Job A: Rewrite the stretch of the records from the line containing "order: Charadriiformes" through the line containing "scientific name: Xylocopa virginica", replacing "scientific name" with "species" and leaving everything else unchanged.

The goal of this challenge is to attract the attention of the Machine Learning community towards the problem where the input distributions, p(x), are different for test and training inputs. A number of regression and classification tasks are proposed, where the test inputs follow a different distribution than the training inputs. Training data (input-output pairs) are given, and the contestants are asked to predict the outputs associated to a set of validation and test inputs. Probabilistic predictions are strongly encouraged, though non-probabilitic “point” predictions are also accepted. The performance of the competing algorithms will be evaluated both with traditional losses that only take into account “point predictions” and with losses that evaluate the quality of the probabilistic predictions.

Stemmatology (a.k.a. stemmatics) studies relations among different variants of a document that have been gradually built from an original by copying and modifying earlier versions. The aim of such study is to reconstruct the family tree of the variants. We invite applications of established and, in particular, novel approaches, including but of course not restricted to hierarchical clustering, graphical modeling, link analysis, phylogenetics, string-matching, etc. The objective of the challenge is to evaluate the performance of various approaches. Several sets of variants for different texts are provided, and the participants should attempt to reconstruct the relationships of the variants in each data-set. This enables the comparison of methods usually applied in unsupervised scenarios.

Letter-to-phoneme conversion is a classic problem in machine learning (ML), as it is both hard (at least for languages like English and French) and important. For non-linguists, a ‘phoneme’ is an abstract unit corresponding to the equivalence class of physical sounds that ‘represent’ the same speech sound. That is, members of the equivalence class are perceived by a speaker of the language as the ‘same’ phonemes: the word ‘cat’ consists of three phonemes, two of which are shared with the word ‘bat’. A phoneme is defined by its role in distinguishing word pairs like ‘bat’ and ‘cat’. Thus, /b/ and /k/ are different phonemes. But the /b/ in ‘bat’ and the /b/ in ‘tab’ are the same phoneme, in spite of their different acoustic realisations, because the difference between them is never used (in English) to signal a difference between minimally-distinctive word-pairs. Although we intend to give most prominence to letter-to-phoneme conversion, the community is challenged to develop and submit innovative solutions to these related problems.

Job B: According to the challenge descriptions, what does stemmatology aim to reconstruct?

(Rows from a dataset)
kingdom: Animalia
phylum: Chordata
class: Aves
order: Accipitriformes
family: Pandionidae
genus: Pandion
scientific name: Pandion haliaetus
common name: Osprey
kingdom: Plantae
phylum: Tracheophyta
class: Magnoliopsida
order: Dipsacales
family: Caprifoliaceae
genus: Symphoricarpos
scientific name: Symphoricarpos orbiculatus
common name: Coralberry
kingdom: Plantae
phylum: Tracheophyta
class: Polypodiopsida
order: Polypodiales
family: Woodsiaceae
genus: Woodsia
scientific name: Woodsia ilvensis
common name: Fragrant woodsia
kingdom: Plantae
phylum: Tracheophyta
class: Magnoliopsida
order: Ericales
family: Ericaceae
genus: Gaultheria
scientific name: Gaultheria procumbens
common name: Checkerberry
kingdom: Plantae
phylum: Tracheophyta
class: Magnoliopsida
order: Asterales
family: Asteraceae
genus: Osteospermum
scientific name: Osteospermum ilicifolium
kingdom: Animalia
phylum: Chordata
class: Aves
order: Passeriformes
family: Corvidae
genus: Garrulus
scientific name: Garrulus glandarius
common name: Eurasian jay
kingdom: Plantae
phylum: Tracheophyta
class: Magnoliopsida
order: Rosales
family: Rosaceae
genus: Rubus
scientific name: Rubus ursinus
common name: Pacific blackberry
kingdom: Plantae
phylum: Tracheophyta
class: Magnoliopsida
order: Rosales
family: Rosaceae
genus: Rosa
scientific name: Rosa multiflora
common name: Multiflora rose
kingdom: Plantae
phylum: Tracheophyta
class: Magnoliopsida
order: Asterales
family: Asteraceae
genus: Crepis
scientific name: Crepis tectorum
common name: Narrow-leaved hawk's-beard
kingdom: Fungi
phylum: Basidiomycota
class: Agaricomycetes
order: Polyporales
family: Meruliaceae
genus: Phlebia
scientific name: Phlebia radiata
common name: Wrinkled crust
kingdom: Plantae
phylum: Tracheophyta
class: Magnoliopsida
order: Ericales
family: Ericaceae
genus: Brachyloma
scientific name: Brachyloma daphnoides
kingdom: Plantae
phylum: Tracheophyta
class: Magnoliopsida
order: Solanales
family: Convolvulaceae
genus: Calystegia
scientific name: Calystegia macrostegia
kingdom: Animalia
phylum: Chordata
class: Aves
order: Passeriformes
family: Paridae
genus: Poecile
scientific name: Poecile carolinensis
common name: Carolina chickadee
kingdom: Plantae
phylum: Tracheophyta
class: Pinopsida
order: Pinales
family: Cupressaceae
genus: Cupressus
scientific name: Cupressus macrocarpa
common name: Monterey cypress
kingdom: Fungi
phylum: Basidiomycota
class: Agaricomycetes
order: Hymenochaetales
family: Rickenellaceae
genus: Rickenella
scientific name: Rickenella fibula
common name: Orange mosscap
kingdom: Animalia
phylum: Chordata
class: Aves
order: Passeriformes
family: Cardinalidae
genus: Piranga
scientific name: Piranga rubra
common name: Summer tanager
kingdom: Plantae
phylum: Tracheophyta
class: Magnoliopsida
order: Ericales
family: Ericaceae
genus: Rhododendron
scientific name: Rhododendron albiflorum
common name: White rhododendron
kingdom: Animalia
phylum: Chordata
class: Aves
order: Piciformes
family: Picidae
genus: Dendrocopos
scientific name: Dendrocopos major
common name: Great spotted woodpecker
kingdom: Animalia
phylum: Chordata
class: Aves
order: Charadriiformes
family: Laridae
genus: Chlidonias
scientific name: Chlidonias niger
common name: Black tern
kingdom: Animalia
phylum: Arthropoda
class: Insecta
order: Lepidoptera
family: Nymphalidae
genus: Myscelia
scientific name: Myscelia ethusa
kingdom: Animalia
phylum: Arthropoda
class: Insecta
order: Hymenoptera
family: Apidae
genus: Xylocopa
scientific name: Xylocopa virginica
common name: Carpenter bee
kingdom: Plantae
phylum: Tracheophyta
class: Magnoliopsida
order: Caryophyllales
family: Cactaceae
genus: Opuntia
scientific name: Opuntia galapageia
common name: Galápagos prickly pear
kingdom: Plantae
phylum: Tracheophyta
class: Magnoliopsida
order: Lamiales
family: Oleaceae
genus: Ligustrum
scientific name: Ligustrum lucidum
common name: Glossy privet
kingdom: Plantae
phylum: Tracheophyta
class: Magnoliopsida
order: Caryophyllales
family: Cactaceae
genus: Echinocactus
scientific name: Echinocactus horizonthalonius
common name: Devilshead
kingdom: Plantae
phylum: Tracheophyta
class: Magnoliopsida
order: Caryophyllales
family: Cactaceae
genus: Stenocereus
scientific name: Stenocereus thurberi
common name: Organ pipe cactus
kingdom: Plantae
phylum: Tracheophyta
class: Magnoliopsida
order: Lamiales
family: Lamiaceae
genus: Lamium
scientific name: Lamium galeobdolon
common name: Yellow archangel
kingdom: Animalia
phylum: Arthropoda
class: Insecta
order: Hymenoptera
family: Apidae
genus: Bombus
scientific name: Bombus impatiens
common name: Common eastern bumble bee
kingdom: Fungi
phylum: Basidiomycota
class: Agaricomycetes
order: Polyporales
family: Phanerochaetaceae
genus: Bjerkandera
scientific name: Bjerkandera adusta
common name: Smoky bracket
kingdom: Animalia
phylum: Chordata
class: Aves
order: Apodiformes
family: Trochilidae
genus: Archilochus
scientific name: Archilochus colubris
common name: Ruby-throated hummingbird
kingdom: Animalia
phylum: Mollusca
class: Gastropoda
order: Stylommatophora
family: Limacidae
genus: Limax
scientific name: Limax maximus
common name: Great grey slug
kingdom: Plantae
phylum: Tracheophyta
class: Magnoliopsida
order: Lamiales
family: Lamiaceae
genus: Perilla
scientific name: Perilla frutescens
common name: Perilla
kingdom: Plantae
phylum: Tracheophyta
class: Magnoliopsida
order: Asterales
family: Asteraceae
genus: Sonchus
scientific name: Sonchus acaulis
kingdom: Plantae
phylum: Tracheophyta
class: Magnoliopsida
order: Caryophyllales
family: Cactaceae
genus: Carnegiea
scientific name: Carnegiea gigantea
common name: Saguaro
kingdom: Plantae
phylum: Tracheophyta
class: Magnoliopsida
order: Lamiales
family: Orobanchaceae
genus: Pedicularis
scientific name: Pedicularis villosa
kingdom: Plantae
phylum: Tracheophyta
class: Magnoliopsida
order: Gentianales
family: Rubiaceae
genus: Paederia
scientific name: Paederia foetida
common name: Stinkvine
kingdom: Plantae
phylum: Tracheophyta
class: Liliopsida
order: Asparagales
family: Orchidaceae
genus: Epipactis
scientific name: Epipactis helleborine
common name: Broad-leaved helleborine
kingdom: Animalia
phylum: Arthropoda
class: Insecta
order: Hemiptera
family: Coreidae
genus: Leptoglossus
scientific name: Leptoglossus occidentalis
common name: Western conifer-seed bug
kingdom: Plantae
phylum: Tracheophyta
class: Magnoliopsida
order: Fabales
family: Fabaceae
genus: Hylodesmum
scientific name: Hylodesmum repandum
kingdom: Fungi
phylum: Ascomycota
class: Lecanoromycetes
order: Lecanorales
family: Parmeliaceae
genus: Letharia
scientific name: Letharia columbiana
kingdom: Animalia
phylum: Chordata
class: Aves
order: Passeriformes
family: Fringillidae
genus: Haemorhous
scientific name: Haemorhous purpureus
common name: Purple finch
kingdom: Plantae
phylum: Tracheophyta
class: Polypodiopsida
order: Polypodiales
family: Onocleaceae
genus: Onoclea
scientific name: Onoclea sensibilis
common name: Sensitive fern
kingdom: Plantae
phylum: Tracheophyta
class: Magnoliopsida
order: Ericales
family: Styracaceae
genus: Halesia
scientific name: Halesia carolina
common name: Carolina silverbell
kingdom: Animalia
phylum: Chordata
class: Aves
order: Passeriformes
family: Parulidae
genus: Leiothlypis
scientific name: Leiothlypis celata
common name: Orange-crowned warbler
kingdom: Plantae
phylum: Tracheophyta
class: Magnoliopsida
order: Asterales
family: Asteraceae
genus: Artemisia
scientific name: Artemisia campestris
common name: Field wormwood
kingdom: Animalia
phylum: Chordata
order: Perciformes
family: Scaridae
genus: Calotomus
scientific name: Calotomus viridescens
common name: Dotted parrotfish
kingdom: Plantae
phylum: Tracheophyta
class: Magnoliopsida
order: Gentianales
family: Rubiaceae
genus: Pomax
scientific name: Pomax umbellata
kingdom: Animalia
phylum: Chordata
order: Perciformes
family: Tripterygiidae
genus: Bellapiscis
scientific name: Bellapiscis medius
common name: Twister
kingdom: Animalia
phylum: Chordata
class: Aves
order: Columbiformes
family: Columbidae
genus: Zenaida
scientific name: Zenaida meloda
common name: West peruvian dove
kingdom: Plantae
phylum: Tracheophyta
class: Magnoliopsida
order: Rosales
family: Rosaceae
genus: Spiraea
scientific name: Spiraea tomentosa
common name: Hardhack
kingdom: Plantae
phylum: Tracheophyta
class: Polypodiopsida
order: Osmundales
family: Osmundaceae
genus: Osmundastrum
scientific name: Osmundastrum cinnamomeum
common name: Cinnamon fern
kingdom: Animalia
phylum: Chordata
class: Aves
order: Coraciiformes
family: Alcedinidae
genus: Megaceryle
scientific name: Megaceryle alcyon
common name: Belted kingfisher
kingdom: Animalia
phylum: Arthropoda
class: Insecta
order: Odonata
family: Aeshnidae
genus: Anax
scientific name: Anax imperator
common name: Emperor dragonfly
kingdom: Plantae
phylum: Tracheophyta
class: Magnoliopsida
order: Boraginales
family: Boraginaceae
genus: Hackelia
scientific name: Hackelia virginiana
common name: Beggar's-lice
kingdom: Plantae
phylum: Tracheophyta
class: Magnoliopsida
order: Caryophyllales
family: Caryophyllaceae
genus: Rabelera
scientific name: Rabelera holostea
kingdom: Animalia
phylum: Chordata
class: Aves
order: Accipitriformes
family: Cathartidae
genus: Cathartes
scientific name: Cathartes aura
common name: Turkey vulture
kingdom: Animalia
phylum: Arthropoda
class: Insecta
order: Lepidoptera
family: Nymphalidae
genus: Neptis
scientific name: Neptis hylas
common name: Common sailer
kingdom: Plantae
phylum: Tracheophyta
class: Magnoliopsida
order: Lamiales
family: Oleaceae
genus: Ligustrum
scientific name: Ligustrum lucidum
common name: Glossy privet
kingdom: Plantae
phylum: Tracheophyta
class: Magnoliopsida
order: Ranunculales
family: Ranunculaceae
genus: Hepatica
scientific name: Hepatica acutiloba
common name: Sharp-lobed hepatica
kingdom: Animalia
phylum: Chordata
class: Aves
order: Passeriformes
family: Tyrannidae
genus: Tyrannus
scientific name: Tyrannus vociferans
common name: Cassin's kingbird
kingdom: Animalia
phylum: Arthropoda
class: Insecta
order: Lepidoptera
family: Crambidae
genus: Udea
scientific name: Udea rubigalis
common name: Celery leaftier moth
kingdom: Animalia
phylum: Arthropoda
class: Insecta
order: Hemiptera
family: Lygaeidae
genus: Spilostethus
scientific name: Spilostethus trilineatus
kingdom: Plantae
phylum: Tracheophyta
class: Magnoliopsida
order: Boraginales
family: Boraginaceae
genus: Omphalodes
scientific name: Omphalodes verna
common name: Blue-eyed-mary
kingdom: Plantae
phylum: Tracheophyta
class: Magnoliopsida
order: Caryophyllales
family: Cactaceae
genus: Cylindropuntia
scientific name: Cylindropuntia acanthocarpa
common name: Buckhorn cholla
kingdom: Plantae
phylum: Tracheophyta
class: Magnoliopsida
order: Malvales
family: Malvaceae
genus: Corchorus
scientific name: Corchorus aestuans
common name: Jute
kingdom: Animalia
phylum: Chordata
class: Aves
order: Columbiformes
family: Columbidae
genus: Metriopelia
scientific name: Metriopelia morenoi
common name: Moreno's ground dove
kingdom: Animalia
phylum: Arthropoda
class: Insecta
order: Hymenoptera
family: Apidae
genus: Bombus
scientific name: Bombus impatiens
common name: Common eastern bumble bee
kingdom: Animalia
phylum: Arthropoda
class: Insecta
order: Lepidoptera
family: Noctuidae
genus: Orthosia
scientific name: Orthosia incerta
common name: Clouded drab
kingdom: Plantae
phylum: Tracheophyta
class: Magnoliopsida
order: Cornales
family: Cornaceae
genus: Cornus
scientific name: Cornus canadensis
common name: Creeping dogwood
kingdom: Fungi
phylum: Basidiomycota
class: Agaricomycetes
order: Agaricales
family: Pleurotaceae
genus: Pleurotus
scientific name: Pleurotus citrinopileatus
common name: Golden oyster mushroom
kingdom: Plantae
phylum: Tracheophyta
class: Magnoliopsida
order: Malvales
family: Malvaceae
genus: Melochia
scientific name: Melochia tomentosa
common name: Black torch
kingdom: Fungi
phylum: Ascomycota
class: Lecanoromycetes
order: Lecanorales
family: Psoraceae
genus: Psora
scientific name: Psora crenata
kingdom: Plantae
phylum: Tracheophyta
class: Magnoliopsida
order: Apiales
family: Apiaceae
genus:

Expected output A:
order: Charadriiformes
family: Laridae
genus: Chlidonias
species: Chlidonias niger
common name: Black tern
kingdom: Animalia
phylum: Arthropoda
class: Insecta
order: Lepidoptera
family: Nymphalidae
genus: Myscelia
species: Myscelia ethusa
kingdom: Animalia
phylum: Arthropoda
class: Insecta
order: Hymenoptera
family: Apidae
genus: Xylocopa
species: Xylocopa virginica

Expected output B: The family tree of the variants of a document.